* **To-do item**:
Print the full set of records below, character for character and picture-free.

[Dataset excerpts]
━━━━━━━━━━

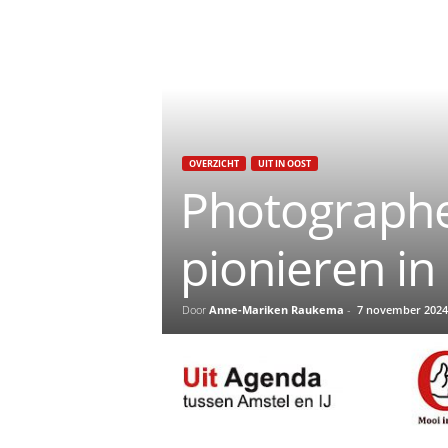
OVERZICHT
UIT IN OOST
Photographer
pionieren in
Door
Anne-Mariken Raukema
-
7 november 2024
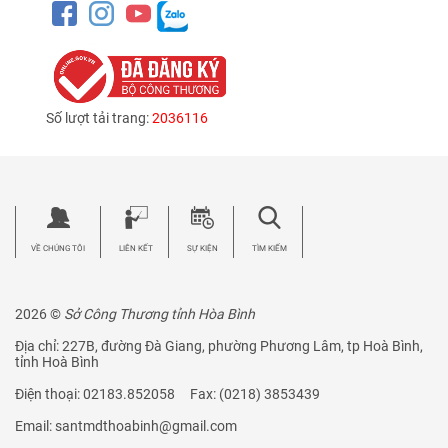
Số lượt tải trang:
2036116
VỀ CHÚNG TÔI
LIÊN KẾT
SỰ KIỆN
TÌM KIẾM
2026 ©
Sở Công Thương tỉnh Hòa Bình
Địa chỉ: 227B, đường Đà Giang, phường Phương Lâm, tp Hoà Bình,
tỉnh Hoà Bình
Điện thoại: 02183.852058 Fax: (0218) 3853439
Email: santmdthoabinh@gmail.com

━━━━━━━━━━

* **Answer section**:
OVERZICHT
UIT IN OOST
Photographer
pionieren in
Door
Anne-Mariken Raukema
-
7 november 2024
Số lượt tải trang:
2036116
VỀ CHÚNG TÔI
LIÊN KẾT
SỰ KIỆN
TÌM KIẾM
2026 ©
Sở Công Thương tỉnh Hòa Bình
Địa chỉ: 227B, đường Đà Giang, phường Phương Lâm, tp Hoà Bình,
tỉnh Hoà Bình
Điện thoại: 02183.852058 Fax: (0218) 3853439
Email: santmdthoabinh@gmail.com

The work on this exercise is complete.